Les territoires ultramarins permettent à la France métropolitaine d’être présente dans tous les océans du monde à l’exception de l’Arctique. Alors du point de vue de la stratégie maritime nationale, que peuvent offrir les Outre-mer à la Nation ? C’est toute la question que se pose la délégation sénatoriale aux Outre-mer qui mène actuellement une étude sur le sujet. Éléments de réponse ce jeudi avec l’audition de trois spécialistes.
Sur divers points de vue, les territoires ultramarins offrent un panel d’opportunités à la France. Et les décideurs politiques basés à Paris sont bien forcés de s’intéresser aux réalités locales. Car oui, les Outre-mer concentrent 80% de la biodiversité française, « un trésor de faune et flore marine », insiste Cyrille Poirier-Coutansais, le directeur de recherches au centre d’études stratégiques de la Marine, invité à s’exprimer ce jeudi devant la délégation sénatoriale aux Outre-mer, dans le cadre de son étude sur la place des Outre-mer dans la stratégie nationale maritime. Ces territoires présentent de facto des atouts non négligeables dans les domaines de l’aquaculture, de l’algoculture et du cosmétique. Mais également des freins importants tels que les coûts de transport, la dépendance énergétique ou encore la difficulté à attirer des fonds d’investissement.
En soi, un long chemin reste encore à parcourir. Exemple avec l’aquaculture, dont la production totale est inférieure à 2.000 tonnes, alors qu’elle « peut avoir un bon succès à l’export ». Aux yeux de l’expert, le mal vient notamment de l’absence de structuration de filières « pour que cela décolle » et surtout de la mise en avant des ressources, des entreprises et des potentiels à destination des financeurs privés, qui n’ont pas pris le relais des pouvoirs publics. « Il y a un manque de connexion entre ces possibilités et les acteurs », regrette-t-il, avant de fonder quelques espoirs d’exposition grâce aux Assises économiques de l’Outre-mer organisées le 7 décembre prochain.
Les Outre-mer fragiles face aux menaces
Cette présence aux quatre coins du globe assure à la France une présence militaire sans égal ou presque, qui lui permet de contribuer « aux flux et aux partages d’informations de surveillance maritime » et de contrôler « les zones économiques exclusives » afin de protéger les ressources halieutiques. Toutefois, pour Yann Briand, l’un des membres du cabinet du chef d’état-major de la Marine au ministère des Armées, « les faits géopolitiques et l’émergence de nouvelles puissances en mer font que les Outre-mer sont assez fragiles face à ces menaces », en raison principalement d’un matériel vieillissant et pas assez nombreux pour éviter les pillages par des navires prédateurs. L’espoir d’un redressement vient peut-être des efforts financiers inédits consentis au profit des armées, notamment sur les patrouilleurs en Outre-mer.

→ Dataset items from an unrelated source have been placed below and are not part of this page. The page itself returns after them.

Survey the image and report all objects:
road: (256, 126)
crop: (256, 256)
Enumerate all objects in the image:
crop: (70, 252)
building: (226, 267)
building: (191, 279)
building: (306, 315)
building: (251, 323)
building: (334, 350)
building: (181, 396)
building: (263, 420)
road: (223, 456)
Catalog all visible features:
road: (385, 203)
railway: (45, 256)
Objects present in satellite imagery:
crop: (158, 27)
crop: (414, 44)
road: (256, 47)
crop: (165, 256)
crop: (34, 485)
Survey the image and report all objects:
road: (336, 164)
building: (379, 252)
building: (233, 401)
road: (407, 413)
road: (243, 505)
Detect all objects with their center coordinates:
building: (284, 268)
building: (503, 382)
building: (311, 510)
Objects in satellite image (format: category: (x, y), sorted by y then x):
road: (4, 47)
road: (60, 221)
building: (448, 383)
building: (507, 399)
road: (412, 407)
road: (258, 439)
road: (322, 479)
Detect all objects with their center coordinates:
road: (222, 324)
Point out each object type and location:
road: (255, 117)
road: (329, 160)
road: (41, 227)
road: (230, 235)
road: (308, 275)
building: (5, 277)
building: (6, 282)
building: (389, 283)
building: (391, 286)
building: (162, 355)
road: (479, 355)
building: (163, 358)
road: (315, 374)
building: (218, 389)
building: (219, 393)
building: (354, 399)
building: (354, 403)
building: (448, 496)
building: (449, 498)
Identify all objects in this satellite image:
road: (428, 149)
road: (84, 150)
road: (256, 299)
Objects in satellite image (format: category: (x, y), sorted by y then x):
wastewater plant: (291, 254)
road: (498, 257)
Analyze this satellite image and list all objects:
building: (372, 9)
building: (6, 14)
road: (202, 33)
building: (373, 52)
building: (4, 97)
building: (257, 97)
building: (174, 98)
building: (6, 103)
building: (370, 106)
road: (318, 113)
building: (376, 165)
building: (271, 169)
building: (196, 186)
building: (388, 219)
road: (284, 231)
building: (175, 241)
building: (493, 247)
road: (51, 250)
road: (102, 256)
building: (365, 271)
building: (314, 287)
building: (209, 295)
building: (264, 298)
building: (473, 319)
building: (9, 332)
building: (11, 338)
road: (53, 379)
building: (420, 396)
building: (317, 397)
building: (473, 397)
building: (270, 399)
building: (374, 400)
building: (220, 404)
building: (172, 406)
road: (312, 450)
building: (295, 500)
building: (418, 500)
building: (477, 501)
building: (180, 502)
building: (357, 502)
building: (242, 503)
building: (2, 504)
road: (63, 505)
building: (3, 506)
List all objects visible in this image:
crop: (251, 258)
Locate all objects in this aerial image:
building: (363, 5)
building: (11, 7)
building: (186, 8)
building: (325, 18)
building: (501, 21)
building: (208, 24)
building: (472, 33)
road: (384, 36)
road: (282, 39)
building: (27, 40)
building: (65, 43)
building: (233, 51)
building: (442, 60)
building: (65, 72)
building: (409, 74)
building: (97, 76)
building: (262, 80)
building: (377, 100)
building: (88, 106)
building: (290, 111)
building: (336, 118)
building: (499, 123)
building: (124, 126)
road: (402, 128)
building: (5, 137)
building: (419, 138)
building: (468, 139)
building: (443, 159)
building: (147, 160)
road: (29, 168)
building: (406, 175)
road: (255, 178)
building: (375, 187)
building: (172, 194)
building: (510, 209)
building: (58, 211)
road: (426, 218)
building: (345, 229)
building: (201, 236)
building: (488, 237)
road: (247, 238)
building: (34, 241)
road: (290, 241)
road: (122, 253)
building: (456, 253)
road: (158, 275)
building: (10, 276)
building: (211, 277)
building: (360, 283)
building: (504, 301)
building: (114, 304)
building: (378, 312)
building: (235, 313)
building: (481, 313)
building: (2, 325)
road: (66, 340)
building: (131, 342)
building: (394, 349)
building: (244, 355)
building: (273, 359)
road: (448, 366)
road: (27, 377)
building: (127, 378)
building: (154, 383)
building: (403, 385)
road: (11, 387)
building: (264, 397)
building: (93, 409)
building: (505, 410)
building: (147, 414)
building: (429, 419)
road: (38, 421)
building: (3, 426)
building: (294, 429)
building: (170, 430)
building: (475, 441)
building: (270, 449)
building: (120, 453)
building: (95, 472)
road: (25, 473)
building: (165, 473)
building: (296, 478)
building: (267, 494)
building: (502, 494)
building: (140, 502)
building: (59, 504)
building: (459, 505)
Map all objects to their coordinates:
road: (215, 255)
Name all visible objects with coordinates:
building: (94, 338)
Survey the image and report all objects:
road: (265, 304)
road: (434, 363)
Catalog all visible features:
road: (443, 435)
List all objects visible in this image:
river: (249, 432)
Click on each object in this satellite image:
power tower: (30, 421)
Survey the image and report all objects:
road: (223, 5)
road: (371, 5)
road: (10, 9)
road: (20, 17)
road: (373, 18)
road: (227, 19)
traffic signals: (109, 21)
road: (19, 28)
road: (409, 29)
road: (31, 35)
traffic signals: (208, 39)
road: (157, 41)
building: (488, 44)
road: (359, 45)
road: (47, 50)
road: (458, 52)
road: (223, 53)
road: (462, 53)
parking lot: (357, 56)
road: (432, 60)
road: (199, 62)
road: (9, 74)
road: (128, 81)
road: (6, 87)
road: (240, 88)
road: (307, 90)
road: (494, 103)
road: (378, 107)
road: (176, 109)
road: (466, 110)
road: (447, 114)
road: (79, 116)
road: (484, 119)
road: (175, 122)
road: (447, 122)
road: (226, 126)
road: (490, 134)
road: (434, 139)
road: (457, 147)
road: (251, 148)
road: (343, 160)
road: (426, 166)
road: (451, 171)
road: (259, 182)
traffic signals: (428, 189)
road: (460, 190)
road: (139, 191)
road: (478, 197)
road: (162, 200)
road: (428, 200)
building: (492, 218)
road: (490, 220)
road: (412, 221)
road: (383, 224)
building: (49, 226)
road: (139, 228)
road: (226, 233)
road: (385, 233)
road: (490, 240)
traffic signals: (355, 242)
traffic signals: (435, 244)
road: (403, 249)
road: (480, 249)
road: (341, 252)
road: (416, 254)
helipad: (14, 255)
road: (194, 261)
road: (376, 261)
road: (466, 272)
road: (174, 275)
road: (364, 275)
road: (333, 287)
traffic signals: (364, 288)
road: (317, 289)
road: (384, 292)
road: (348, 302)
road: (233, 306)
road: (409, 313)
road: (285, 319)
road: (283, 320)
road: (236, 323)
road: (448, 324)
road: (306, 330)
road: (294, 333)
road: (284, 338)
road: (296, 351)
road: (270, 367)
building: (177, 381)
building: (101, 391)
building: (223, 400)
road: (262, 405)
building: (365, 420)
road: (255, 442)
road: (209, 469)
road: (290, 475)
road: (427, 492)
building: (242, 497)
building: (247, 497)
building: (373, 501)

Face à l’interrogation des sénateurs sur l’engagement discontinu, voire aléatoire, dans les territoires ultramarins, le capitaine de vaisseau se défend à l’aide d’un exemple. « Déployer en permanence une frégate de premier rang à La Réunion, dans une région assez excentrée de certaines zones de crise, c’est perdre un moyen dont nous aurions besoin en Atlantique Nord pour pister des sous-marins nucléaires russes. » Clair comme de l’eau de roche !
Avec un tel constat, comment inverser la tendance pour une meilleure prise en compte ? Le dérèglement climatique dans les bassins régionaux peut éventuellement rebattre certaines cartes. En effet, selon Mikaa Mered, un spécialiste de géopolitique de la chair Outre-mer de Sciences Po, la multiplication des risques environnementaux va « induire un besoin de la Marine nationale et de d’autres organismes de sécurité et d’assistance environnementale ». Malheureusement, les nouveaux bâtiments de soutien Outre-mer n’ont pas la capacité amphibie de ses prédécesseurs pour ravitailler les territoires en cas de catastrophes naturelles à en croire Yann Briand… Si toutes les pistes évoquées par les trois auditionnés du jour restent une manière d’éclairer les parlementaires ayant un attrait pour les Outre-mer, la décision finale sera toujours entre les mains de la sphère politique basée à Paris, où la compétition est rude pour se faire entendre.